>>>>>
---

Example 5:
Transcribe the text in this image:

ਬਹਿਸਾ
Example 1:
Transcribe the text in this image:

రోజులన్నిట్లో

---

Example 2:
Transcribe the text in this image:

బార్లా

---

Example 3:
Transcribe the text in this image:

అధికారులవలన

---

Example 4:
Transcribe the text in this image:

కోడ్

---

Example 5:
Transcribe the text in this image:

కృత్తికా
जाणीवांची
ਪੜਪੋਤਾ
<<<<<
### Exercise
Your response should consist of the data above, duplicated exactly.

### Task answer
---

Example 5:
Transcribe the text in this image:

ਬਹਿਸਾ
Example 1:
Transcribe the text in this image:

రోజులన్నిట్లో

---

Example 2:
Transcribe the text in this image:

బార్లా

---

Example 3:
Transcribe the text in this image:

అధికారులవలన

---

Example 4:
Transcribe the text in this image:

కోడ్

---

Example 5:
Transcribe the text in this image:

కృత్తికా
जाणीवांची
ਪੜਪੋਤਾ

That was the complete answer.